The Chamber of Bulk Oil Distributors (CBOD) has objected to the government’s plan to designate the Bulk Energy Storage and Transportation Company (BEST) as the sole off-taker for Sentuo Oil Refinery Limited’s production under the Gold for Oil programme (G40).  

The Distributors said the proposal contradicted the deregulation policy governing the petroleum downstream sector, expressing concerns that it aimed to indirectly control the exchange rate by channelling Sentuo Oil Refinery’s cedi liquidity through Bulk Oil Storage and Transportation Company (BOST) to manage USD allocations under the G40 programme.  

A statement issued in Accra by Dr Patrick Ofori, the Chief Executive of CBOD, in a plea directed at Dr Alhaji Mahamadu Bawumia, the Vice President and Head of the Economic Management Team (EMT), urged a reconsideration of the proposal, asserting that achieving the necessary USD liquidity for the G40 programme could be accomplished without tying Sentuo Oil Refinery’s entire output to BEST.  

“We are convinced that this plan is inconsistent with the deregulation policy that guides the activities of the petroleum downstream sector.

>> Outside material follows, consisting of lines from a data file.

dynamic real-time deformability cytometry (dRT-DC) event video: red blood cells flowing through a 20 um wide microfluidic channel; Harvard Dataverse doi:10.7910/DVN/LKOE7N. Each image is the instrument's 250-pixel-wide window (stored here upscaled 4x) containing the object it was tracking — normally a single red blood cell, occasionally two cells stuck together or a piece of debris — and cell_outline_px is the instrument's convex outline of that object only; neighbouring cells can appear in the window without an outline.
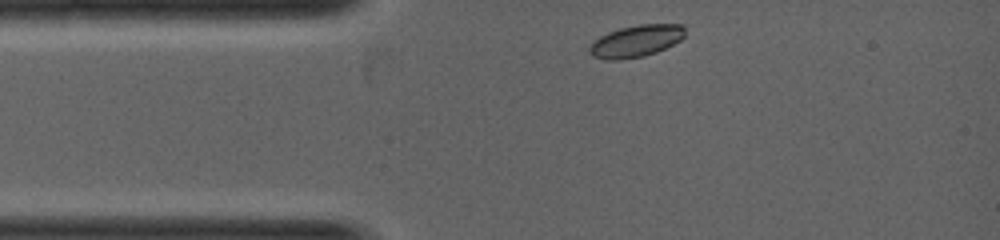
{"species": "common noctule bat (a hibernating species)", "species_latin": "Nyctalus noctula", "temperature_condition": "warm", "stored_images_in_passage": 25, "camera_frame_rate_fps": 5000, "um_per_image_px": 0.085, "animal": {"sex": "female", "body_mass_g": 19.0, "forearm_length_mm": 53.3}, "frame": {"image": 1, "passage_image": 1, "time_ms": 0.0, "image_size_px": [1000, 240], "cell_outline_px": [[684, 36], [680, 40], [656, 52], [644, 56], [620, 60], [608, 60], [592, 56], [588, 52], [588, 48], [592, 40], [608, 32], [620, 28], [636, 24], [684, 24]], "centroid_in_image_um": [54.01, 3.49], "position_along_channel_um": 31.0, "area_um2": 17.92}}
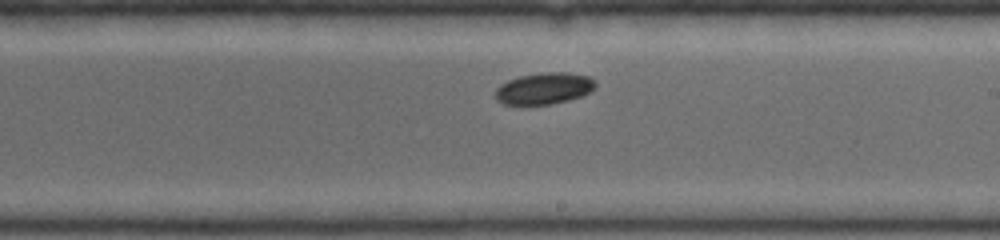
{"frame": {"image": 2, "passage_image": 15, "time_ms": 2.8, "image_size_px": [1000, 240], "cell_outline_px": [[596, 84], [588, 92], [580, 96], [568, 100], [548, 104], [504, 104], [496, 100], [496, 88], [500, 84], [508, 80], [520, 76], [540, 72], [568, 72], [592, 76], [596, 80]], "centroid_in_image_um": [46.25, 7.49], "position_along_channel_um": 242.7, "area_um2": 18.38}}
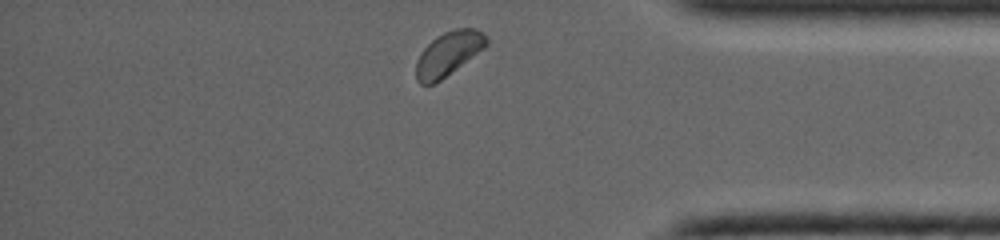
{"frame": {"image": 3, "passage_image": 25, "time_ms": 4.8, "image_size_px": [1000, 240], "cell_outline_px": [[488, 44], [484, 48], [436, 84], [420, 84], [416, 80], [416, 60], [420, 52], [436, 36], [444, 32], [456, 28], [476, 28], [484, 32], [488, 40]], "centroid_in_image_um": [38.11, 4.56], "position_along_channel_um": 397.1, "area_um2": 18.21}}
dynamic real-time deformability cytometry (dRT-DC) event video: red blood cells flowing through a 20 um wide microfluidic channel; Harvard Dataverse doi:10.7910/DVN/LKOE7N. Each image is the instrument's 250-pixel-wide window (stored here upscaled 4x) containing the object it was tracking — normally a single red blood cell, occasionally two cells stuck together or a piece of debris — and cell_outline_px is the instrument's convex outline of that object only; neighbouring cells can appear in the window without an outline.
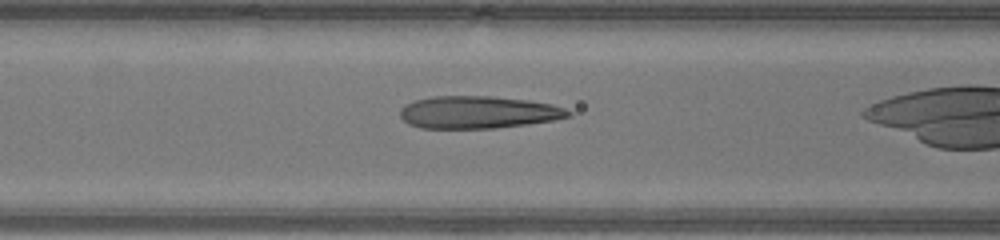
{"species": "human", "species_latin": "Homo sapiens", "temperature_condition": "warm", "stored_images_in_passage": 25, "camera_frame_rate_fps": 3000, "um_per_image_px": 0.085, "donor": {"sex": "male"}, "frame": {"image": 1, "passage_image": 7, "time_ms": 2.0, "image_size_px": [1000, 240], "cell_outline_px": [[572, 116], [552, 120], [528, 124], [496, 128], [420, 128], [408, 124], [400, 116], [400, 108], [404, 104], [416, 100], [432, 96], [492, 96], [528, 100], [552, 104], [564, 108], [572, 112]], "centroid_in_image_um": [40.63, 9.54], "position_along_channel_um": 126.0, "area_um2": 31.91}}
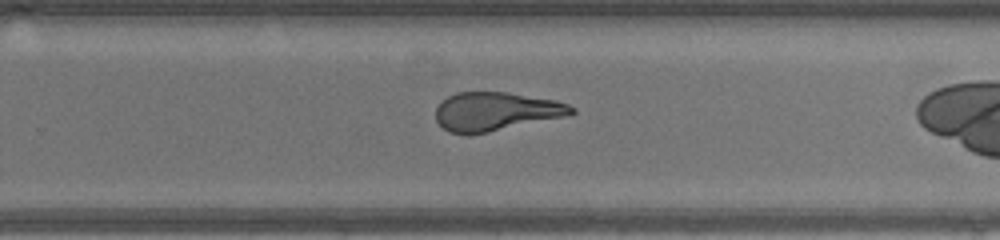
{"frame": {"image": 2, "passage_image": 18, "time_ms": 5.667, "image_size_px": [1000, 240], "cell_outline_px": [[576, 112], [564, 116], [488, 132], [468, 136], [448, 132], [436, 120], [436, 108], [440, 100], [456, 92], [508, 92], [556, 100], [568, 104], [576, 108]], "centroid_in_image_um": [42.1, 9.47], "position_along_channel_um": 287.7, "area_um2": 30.69}}
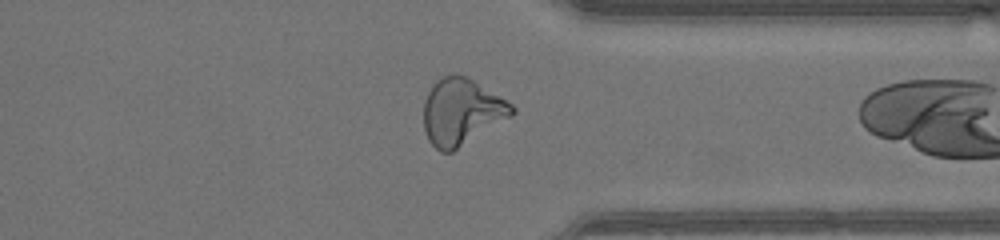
{"frame": {"image": 3, "passage_image": 24, "time_ms": 7.667, "image_size_px": [1000, 240], "cell_outline_px": [[516, 112], [512, 116], [452, 152], [440, 152], [428, 140], [424, 128], [424, 100], [432, 84], [436, 80], [444, 76], [456, 72], [472, 80], [512, 104], [516, 108]], "centroid_in_image_um": [39.21, 9.5], "position_along_channel_um": 372.2, "area_um2": 34.04}}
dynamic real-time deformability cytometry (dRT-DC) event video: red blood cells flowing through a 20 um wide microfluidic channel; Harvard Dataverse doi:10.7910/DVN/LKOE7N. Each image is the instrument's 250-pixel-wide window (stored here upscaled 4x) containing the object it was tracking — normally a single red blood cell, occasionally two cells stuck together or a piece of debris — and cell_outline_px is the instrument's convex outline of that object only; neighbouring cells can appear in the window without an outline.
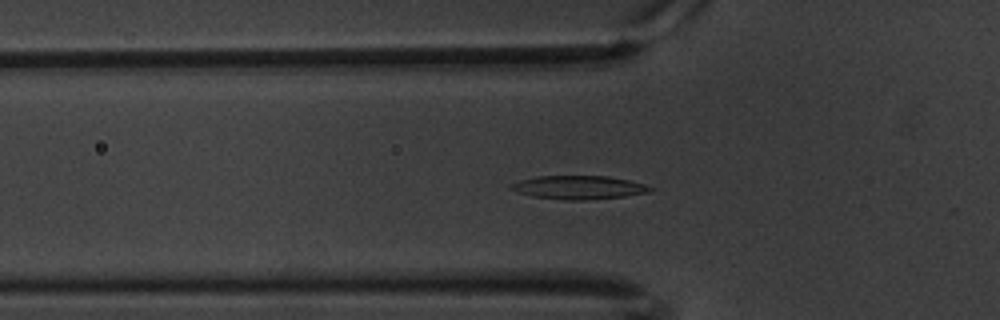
{"species": "common noctule bat (a hibernating species)", "species_latin": "Nyctalus noctula", "temperature_condition": "warm", "stored_images_in_passage": 60, "camera_frame_rate_fps": 3000, "um_per_image_px": 0.085, "animal": {"sex": "male", "body_mass_g": 20.1, "forearm_length_mm": 53.5}, "frame": {"image": 1, "passage_image": 20, "time_ms": 6.333, "image_size_px": [1000, 320], "cell_outline_px": [[656, 188], [648, 192], [624, 196], [584, 200], [564, 200], [532, 196], [508, 188], [512, 184], [520, 180], [536, 176], [608, 176], [628, 180], [644, 184]], "centroid_in_image_um": [49.2, 15.93], "position_along_channel_um": 76.6, "area_um2": 18.9}}
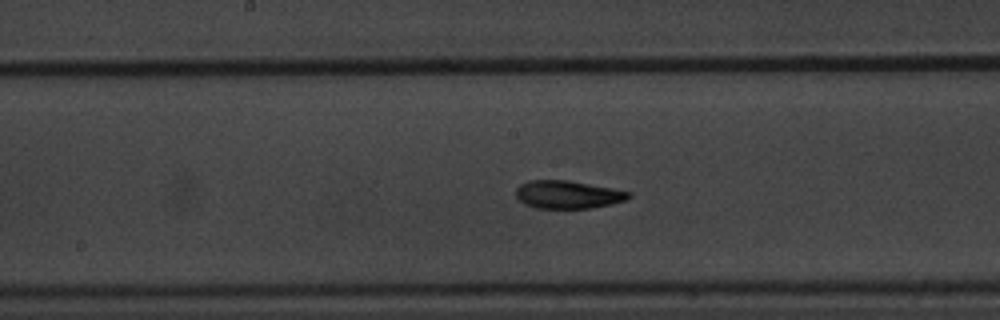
{"frame": {"image": 2, "passage_image": 31, "time_ms": 10.0, "image_size_px": [1000, 320], "cell_outline_px": [[632, 196], [624, 200], [612, 204], [592, 208], [536, 208], [524, 204], [516, 196], [516, 188], [520, 184], [528, 180], [568, 180], [612, 188], [632, 192]], "centroid_in_image_um": [48.26, 16.53], "position_along_channel_um": 199.9, "area_um2": 18.44}}
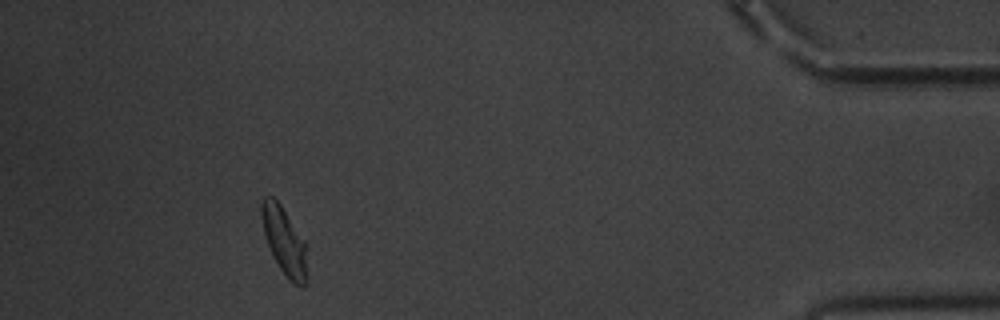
{"frame": {"image": 3, "passage_image": 55, "time_ms": 18.0, "image_size_px": [1000, 320], "cell_outline_px": [[304, 288], [300, 288], [292, 284], [288, 280], [272, 256], [264, 232], [260, 216], [260, 204], [264, 196], [272, 196], [280, 204], [304, 240]], "centroid_in_image_um": [24.09, 20.45], "position_along_channel_um": 411.1, "area_um2": 17.4}, "authors_computed_cell_mechanics": {"area_um2": 18.207, "velocity_mm_per_s": 3.3366, "shape_relaxation_time_tau1_ms": 3.6963, "shape_relaxation_time_tau2_ms": 3.8072, "deformation_change_tau1": 0.1448, "deformation_change_tau2": 0.0942}}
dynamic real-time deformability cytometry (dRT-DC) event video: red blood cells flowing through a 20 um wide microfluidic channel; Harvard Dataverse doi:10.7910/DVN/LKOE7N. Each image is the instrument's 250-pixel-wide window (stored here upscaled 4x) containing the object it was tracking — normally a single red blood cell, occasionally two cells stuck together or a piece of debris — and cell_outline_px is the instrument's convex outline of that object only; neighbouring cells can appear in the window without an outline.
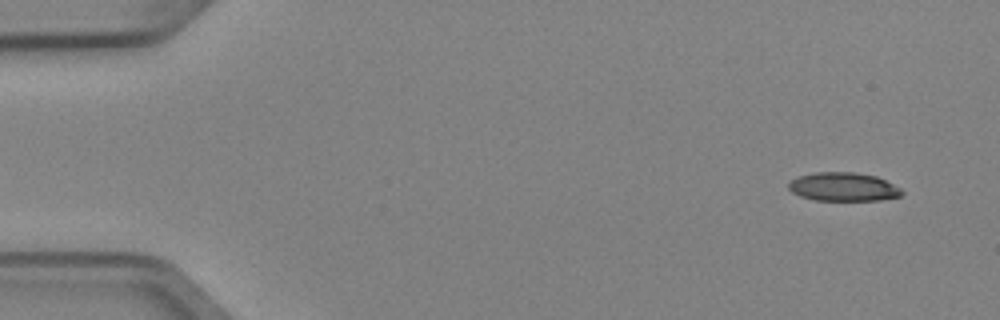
{"species": "Egyptian fruit bat (a non-hibernating species)", "species_latin": "Rousettus aegyptiacus", "temperature_condition": "cold", "stored_images_in_passage": 2, "segment_of_instrument_passage": [2, 2], "camera_frame_rate_fps": 3000, "um_per_image_px": 0.085, "animal": {"sex": "female"}, "frame": {"image": 1, "passage_image": 2, "time_ms": 0.333, "image_size_px": [1000, 320], "cell_outline_px": [[904, 192], [900, 196], [880, 200], [816, 200], [800, 196], [792, 192], [788, 188], [788, 184], [796, 176], [816, 172], [856, 172], [876, 176], [900, 188]], "centroid_in_image_um": [71.66, 15.87], "position_along_channel_um": 13.3, "area_um2": 18.84}}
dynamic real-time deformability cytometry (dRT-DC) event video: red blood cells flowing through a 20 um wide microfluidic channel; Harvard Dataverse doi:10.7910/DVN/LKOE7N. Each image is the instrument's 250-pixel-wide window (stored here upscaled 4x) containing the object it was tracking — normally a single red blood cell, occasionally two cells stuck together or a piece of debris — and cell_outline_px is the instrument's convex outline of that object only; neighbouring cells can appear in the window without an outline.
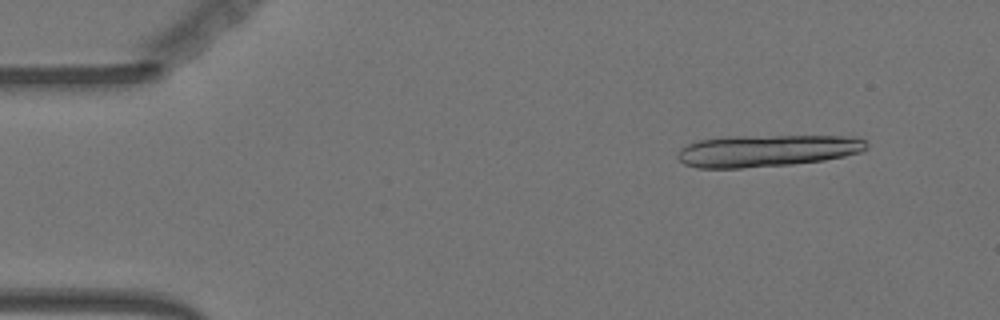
{"species": "Egyptian fruit bat (a non-hibernating species)", "species_latin": "Rousettus aegyptiacus", "temperature_condition": "warm", "stored_images_in_passage": 15, "camera_frame_rate_fps": 3000, "um_per_image_px": 0.085, "animal": {"sex": "female"}, "frame": {"image": 1, "passage_image": 3, "time_ms": 0.667, "image_size_px": [1000, 320], "cell_outline_px": [[868, 148], [860, 152], [844, 156], [824, 160], [792, 164], [740, 168], [696, 168], [684, 164], [676, 156], [680, 148], [696, 140], [728, 136], [844, 136], [864, 140], [868, 144]], "centroid_in_image_um": [65.13, 12.81], "position_along_channel_um": 19.9, "area_um2": 35.2}}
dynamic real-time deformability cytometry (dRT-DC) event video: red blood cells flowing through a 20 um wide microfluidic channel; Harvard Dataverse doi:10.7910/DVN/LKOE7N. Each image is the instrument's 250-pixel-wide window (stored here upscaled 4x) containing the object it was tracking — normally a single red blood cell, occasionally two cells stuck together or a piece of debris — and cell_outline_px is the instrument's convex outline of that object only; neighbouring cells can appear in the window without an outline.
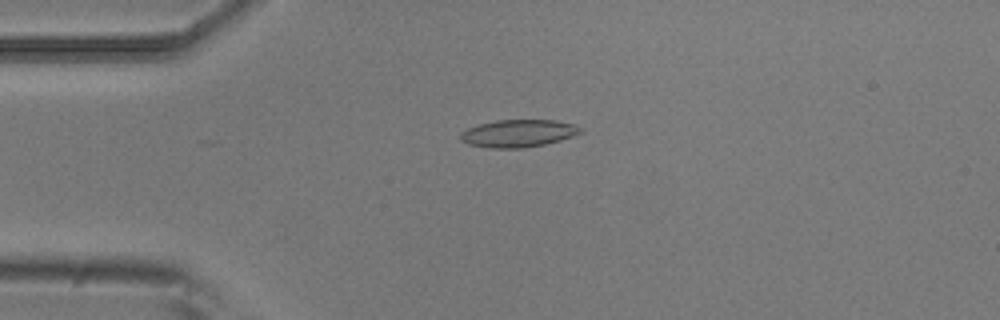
{"species": "common noctule bat (a hibernating species)", "species_latin": "Nyctalus noctula", "temperature_condition": "room temperature", "stored_images_in_passage": 2, "camera_frame_rate_fps": 3000, "um_per_image_px": 0.085, "animal": {"sex": "male", "body_mass_g": 20.5, "forearm_length_mm": 52.5}, "frame": {"image": 1, "passage_image": 1, "time_ms": 0.0, "image_size_px": [1000, 320], "cell_outline_px": [[584, 132], [560, 140], [544, 144], [520, 148], [488, 148], [468, 144], [460, 140], [460, 132], [468, 128], [480, 124], [496, 120], [552, 120], [572, 124], [584, 128]], "centroid_in_image_um": [44.04, 11.33], "position_along_channel_um": 41.0, "area_um2": 19.19}}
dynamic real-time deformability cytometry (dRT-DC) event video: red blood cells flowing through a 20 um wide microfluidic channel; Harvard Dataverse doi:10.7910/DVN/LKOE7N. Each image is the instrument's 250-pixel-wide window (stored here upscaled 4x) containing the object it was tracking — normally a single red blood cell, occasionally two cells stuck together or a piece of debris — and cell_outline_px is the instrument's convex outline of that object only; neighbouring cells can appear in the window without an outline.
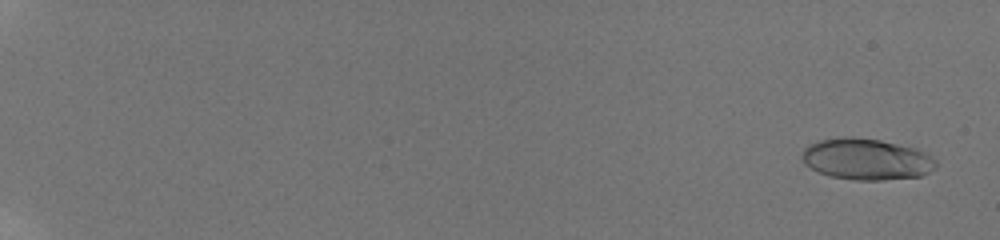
{"species": "human", "species_latin": "Homo sapiens", "temperature_condition": "room temperature", "stored_images_in_passage": 58, "camera_frame_rate_fps": 3000, "um_per_image_px": 0.085, "donor": {"sex": "male"}, "frame": {"image": 1, "passage_image": 3, "time_ms": 0.667, "image_size_px": [1000, 240], "cell_outline_px": [[936, 168], [920, 176], [880, 180], [852, 180], [832, 176], [820, 172], [804, 164], [800, 156], [804, 148], [808, 144], [820, 140], [844, 136], [852, 136], [880, 140], [916, 148], [932, 156], [936, 160]], "centroid_in_image_um": [73.63, 13.52], "position_along_channel_um": 11.4, "area_um2": 32.37}}
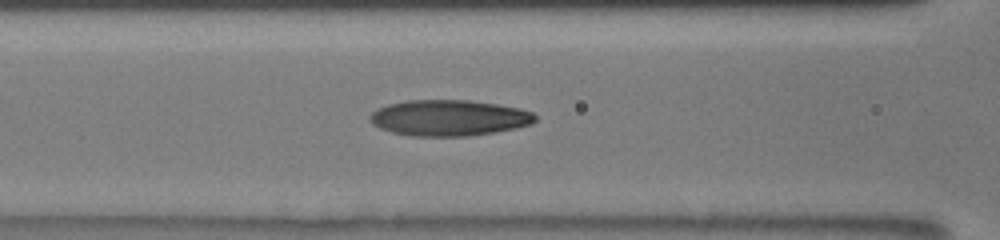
{"frame": {"image": 2, "passage_image": 30, "time_ms": 9.667, "image_size_px": [1000, 240], "cell_outline_px": [[536, 120], [532, 124], [492, 132], [468, 136], [412, 136], [392, 132], [380, 128], [372, 124], [368, 116], [376, 108], [388, 104], [404, 100], [468, 100], [496, 104], [520, 108], [532, 112], [536, 116]], "centroid_in_image_um": [38.12, 10.01], "position_along_channel_um": 128.5, "area_um2": 34.62}}
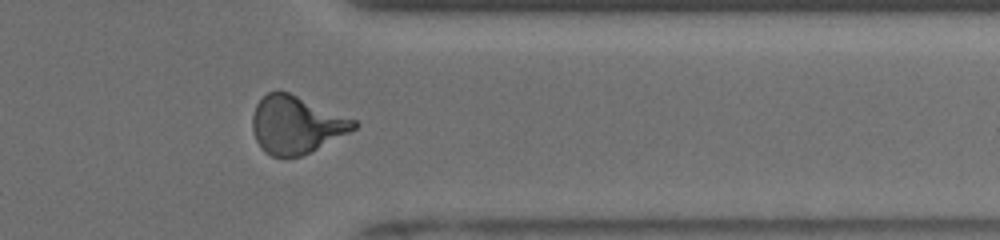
{"frame": {"image": 3, "passage_image": 50, "time_ms": 16.333, "image_size_px": [1000, 240], "cell_outline_px": [[360, 124], [356, 128], [300, 156], [284, 160], [272, 156], [264, 152], [260, 148], [252, 132], [252, 116], [256, 104], [268, 92], [288, 92], [356, 120]], "centroid_in_image_um": [25.12, 10.63], "position_along_channel_um": 386.3, "area_um2": 33.81}, "authors_computed_cell_mechanics": {"area_um2": 32.5992, "velocity_mm_per_s": 3.8879, "shape_relaxation_time_tau1_ms": 6.0106, "shape_relaxation_time_tau2_ms": 1.469, "deformation_change_tau1": 0.2501, "deformation_change_tau2": 0.0844}}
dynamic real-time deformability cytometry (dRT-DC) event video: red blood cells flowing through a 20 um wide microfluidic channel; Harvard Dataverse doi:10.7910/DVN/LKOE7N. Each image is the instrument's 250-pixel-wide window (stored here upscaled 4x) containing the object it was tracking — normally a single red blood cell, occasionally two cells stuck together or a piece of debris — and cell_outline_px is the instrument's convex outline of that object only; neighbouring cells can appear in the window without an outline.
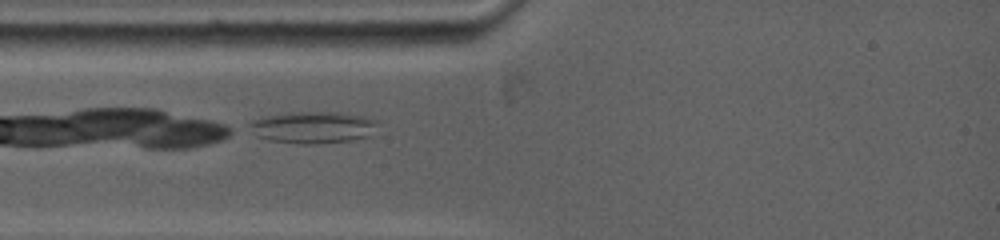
{"species": "common noctule bat (a hibernating species)", "species_latin": "Nyctalus noctula", "temperature_condition": "warm", "stored_images_in_passage": 11, "camera_frame_rate_fps": 5000, "um_per_image_px": 0.085, "animal": {"sex": "female", "body_mass_g": 19.0, "forearm_length_mm": 53.3}, "frame": {"image": 1, "passage_image": 1, "time_ms": 0.0, "image_size_px": [1000, 240], "cell_outline_px": [[376, 124], [368, 136], [348, 140], [316, 144], [300, 144], [268, 140], [256, 136], [248, 124], [252, 120], [264, 116], [288, 112], [340, 112], [364, 116], [376, 120]], "centroid_in_image_um": [26.53, 10.81], "position_along_channel_um": 58.5, "area_um2": 23.64}}
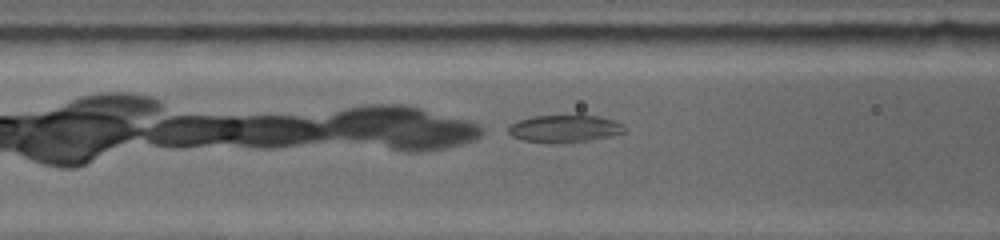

We are informed that the plan has been necessitated by the government’s aim to control the exchange rate by indirectly ceding Sentuo Oil Refinery’s cedi liquidity through BEST for the latter to manage USD allocations under the G40 programme,” it said.  

The statement appealed to the Vice President to review this proposal.  

It said providing the needed USD liquidity under the G40 programme could still be achieved without necessarily anchoring the entire output of Sentuo Oil Refinery Limited (SORL) with BEST.  

The statement said the proposal had the potential of market challenges and deficiencies that could detrimentally affect the downstream sector in the medium to long term.  

It asserted that the proposal undermined government efforts to foster private sector involvement and contravened the successful petroleum deregulation policy.  

“By sidelining Bulk Oil Import, Distribution and Export Companies (BIDECs), the government risks stifling competition and impeding the growth of a robust private sector within the industry,” it said.  

It warned of the risk of creating a monopolistic market controlled by a single entity, which could negatively impact both the downstream sector and the fuel-consuming public.  

The Chamber emphasised the need for a framework that promoted active participation from all stakeholders, including BEST, BIDECs, and private entities across the downstream value chain.  

“The government risks creating a monopolistic market which will negatively impact the downstream sector and the fuel–consuming public at large and the G40 programme has nearly given 50 per cent control of the market to BEST whereas Sentuo production accounts for 20 per cent of the market needs,” it said.  

It said having a single player control such a monumental share would rob the market of the benefits of efficiency, lower prices and growing local market expertise that the deregulation policy had occasioned.  

The statement said significant contributions of the BIDEC subsector to national development, include ensuring energy sufficiency during supply shortages and investing in storage infrastructure.  

It urged policymakers to reconsider their stance and adopt a collaborative approach that leveraged the strengths of all entities.  

The statement reiterated the Chamber’s commitment to collaborating with the government to develop a G40 framework that fostered fair market practices, transparency, innovation, sustainability, and efficiency within Ghana’s downstream petroleum sector.  

“The Chamber is committed to working with the government to develop a workable G40 framework that fosters fair market practices and transparency while promoting innovation, sustainability and an efficient downstream petroleum sector in Ghana,” it said.